Problem details:
Repeat the records below word for word, starting with the line that contains "right hip: (636, 266, 2)" and going on through the line that contains "right ankle: (173, 532, 17)", including both of those lines. Leave the pictures out of your answer.

START Extracted records

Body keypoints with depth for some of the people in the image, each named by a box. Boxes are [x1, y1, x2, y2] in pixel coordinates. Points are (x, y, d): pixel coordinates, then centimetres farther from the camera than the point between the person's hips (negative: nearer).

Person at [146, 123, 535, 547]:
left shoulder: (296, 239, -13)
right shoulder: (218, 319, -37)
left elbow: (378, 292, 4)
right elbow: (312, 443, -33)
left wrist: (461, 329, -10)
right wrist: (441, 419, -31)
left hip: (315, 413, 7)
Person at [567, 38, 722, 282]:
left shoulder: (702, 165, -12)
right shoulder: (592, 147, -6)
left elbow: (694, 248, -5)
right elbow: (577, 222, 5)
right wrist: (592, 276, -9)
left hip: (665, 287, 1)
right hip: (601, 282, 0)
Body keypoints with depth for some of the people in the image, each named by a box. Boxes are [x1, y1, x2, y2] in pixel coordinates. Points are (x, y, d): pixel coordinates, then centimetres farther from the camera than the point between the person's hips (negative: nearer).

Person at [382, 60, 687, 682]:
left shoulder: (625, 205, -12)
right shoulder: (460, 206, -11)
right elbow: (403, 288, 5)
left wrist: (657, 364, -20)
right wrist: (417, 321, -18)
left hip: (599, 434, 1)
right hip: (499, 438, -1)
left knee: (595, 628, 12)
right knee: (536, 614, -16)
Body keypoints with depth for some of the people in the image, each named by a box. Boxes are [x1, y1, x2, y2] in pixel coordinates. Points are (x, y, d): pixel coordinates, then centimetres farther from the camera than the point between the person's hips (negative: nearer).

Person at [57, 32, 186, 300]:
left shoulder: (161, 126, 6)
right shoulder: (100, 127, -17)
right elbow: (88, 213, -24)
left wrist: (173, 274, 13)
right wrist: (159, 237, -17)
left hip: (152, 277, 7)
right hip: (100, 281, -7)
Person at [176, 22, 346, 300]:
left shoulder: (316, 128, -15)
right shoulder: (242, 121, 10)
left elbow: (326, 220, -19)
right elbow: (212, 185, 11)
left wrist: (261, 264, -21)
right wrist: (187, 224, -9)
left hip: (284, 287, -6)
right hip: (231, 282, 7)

END Extracted records
START Extracted records

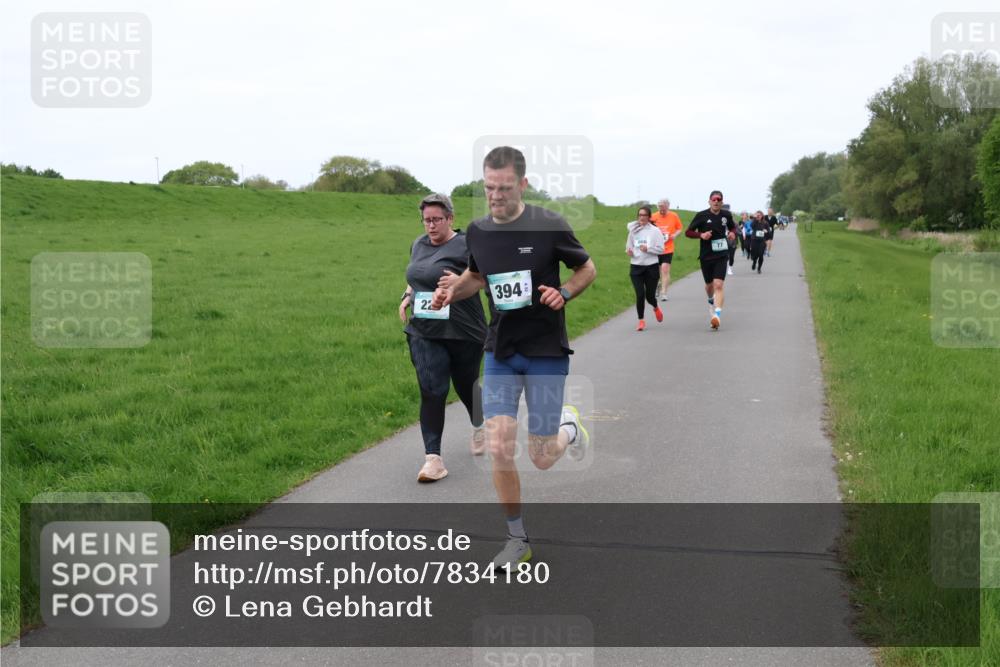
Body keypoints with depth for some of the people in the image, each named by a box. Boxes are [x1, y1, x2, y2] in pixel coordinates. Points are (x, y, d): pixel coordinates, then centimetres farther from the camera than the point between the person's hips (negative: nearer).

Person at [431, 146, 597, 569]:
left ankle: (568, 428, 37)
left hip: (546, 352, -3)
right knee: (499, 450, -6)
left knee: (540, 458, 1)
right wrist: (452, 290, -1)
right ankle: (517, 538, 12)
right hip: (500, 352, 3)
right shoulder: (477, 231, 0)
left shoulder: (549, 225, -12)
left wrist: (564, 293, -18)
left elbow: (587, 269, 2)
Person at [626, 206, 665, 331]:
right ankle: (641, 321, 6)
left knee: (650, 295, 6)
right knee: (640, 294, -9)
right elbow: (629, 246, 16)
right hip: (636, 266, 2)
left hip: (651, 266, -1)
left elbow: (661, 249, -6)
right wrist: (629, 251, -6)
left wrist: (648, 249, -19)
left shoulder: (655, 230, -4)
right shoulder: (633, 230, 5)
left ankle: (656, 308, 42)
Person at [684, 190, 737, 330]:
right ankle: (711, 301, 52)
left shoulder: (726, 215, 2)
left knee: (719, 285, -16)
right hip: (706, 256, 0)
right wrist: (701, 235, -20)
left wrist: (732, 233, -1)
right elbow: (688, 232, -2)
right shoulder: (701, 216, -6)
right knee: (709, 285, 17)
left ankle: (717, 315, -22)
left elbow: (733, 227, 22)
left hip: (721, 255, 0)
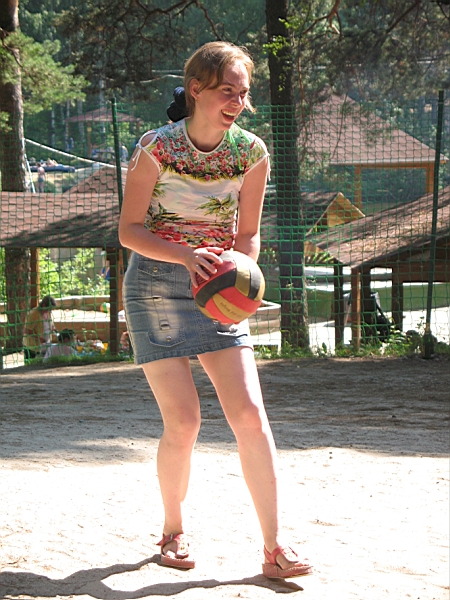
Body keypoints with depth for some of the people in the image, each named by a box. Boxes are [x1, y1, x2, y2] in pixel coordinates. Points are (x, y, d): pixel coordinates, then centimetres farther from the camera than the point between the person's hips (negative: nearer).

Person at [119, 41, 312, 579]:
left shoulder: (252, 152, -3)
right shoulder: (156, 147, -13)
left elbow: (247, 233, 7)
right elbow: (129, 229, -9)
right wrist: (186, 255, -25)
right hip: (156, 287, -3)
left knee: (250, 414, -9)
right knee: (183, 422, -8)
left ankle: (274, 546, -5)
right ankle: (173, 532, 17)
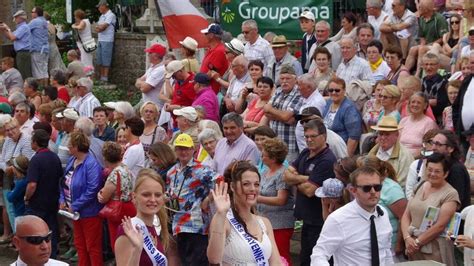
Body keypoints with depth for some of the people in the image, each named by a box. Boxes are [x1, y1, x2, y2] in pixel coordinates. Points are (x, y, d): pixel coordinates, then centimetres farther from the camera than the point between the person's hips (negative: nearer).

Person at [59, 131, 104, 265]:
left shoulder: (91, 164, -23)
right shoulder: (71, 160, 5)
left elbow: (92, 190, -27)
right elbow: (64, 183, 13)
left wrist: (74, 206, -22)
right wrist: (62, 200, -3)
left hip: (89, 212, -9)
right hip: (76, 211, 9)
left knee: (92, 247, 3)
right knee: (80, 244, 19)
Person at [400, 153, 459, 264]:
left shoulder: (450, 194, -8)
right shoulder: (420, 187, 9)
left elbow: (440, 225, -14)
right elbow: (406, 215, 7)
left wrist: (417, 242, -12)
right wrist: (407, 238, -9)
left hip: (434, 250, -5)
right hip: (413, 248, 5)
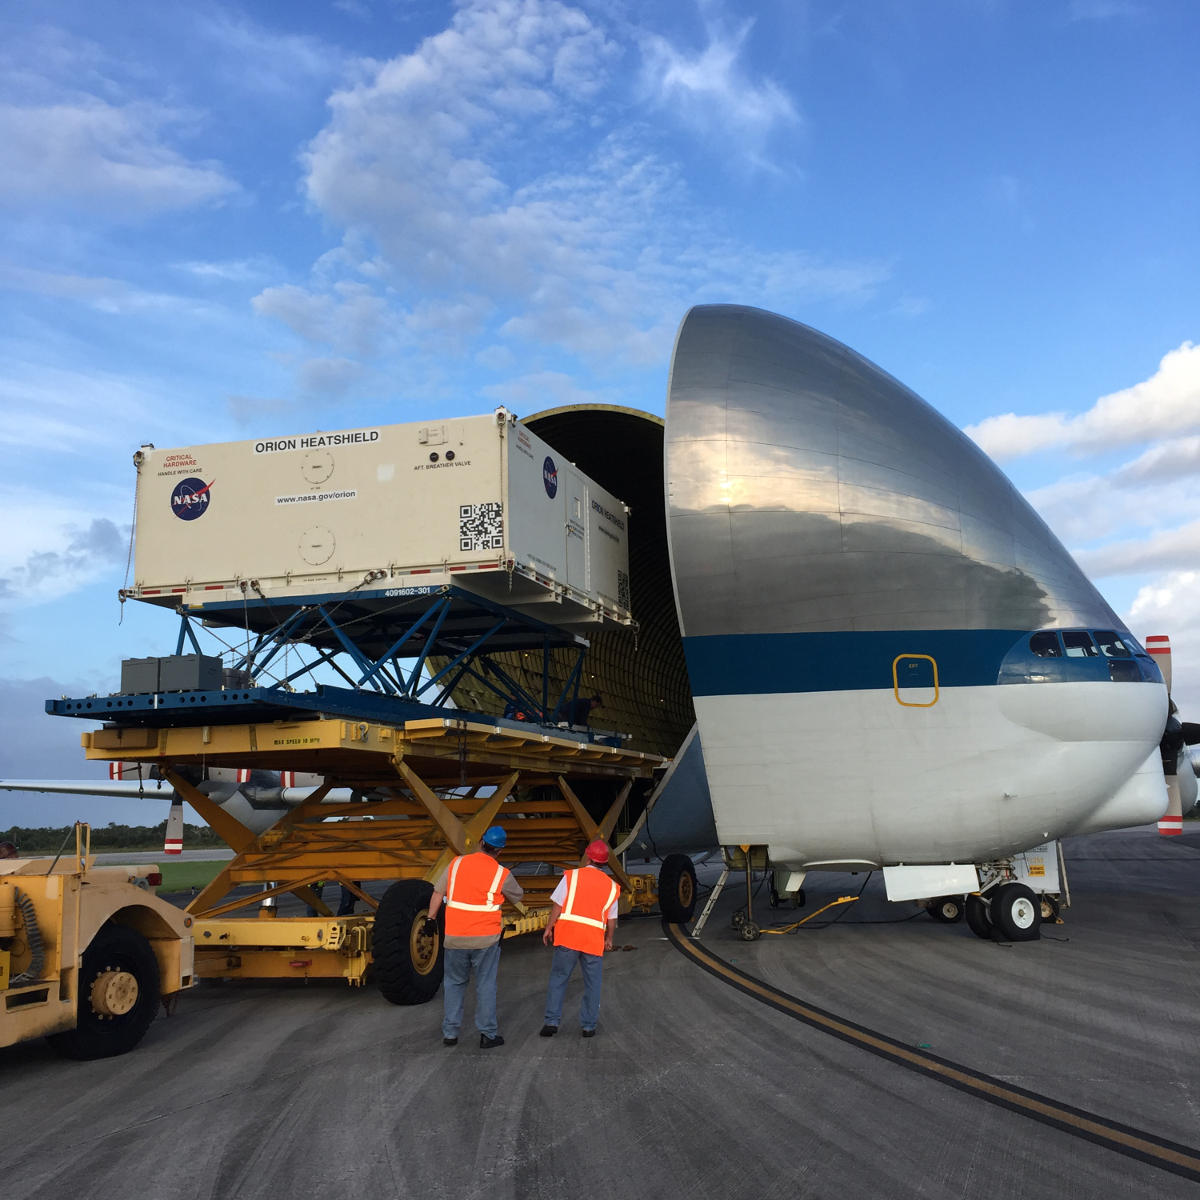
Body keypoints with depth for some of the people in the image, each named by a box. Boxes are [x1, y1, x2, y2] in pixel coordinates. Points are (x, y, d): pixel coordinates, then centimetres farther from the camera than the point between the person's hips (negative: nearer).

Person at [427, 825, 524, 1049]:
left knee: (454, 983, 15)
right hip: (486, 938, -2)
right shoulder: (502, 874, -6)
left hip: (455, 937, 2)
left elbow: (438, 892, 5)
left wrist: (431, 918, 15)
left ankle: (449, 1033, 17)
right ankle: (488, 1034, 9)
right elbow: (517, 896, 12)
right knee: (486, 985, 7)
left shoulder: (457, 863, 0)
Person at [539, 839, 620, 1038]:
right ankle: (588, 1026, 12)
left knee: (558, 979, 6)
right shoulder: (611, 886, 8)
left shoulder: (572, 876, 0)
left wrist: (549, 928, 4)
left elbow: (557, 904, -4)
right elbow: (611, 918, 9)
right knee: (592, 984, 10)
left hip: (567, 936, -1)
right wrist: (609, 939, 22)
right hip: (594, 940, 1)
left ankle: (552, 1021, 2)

END Extracted records

Exercise response:
right hip: (636, 266, 2)
left hip: (651, 266, -1)
left elbow: (661, 249, -6)
right wrist: (629, 251, -6)
left wrist: (648, 249, -19)
left shoulder: (655, 230, -4)
right shoulder: (633, 230, 5)
left ankle: (656, 308, 42)
Person at [684, 190, 737, 330]:
right ankle: (711, 301, 52)
left shoulder: (726, 215, 2)
left knee: (719, 285, -16)
right hip: (706, 256, 0)
right wrist: (701, 235, -20)
left wrist: (732, 233, -1)
right elbow: (688, 232, -2)
right shoulder: (701, 216, -6)
right knee: (709, 285, 17)
left ankle: (717, 315, -22)
left elbow: (733, 227, 22)
left hip: (721, 255, 0)
Body keypoints with depth for some of the people in the image, each named by a box. Boxes are [x1, y1, x2, y2] in pixel coordinates. Points are (x, y, d): pixel coordinates, then centimetres farther from the camera than the point between the person's hips (negative: nearer).

Person at [119, 41, 312, 579]:
left shoulder: (252, 152, -3)
right shoulder: (156, 147, -13)
left elbow: (247, 233, 7)
right elbow: (129, 229, -9)
right wrist: (186, 255, -25)
right hip: (156, 287, -3)
left knee: (250, 414, -9)
right knee: (183, 422, -8)
left ankle: (274, 546, -5)
right ankle: (173, 532, 17)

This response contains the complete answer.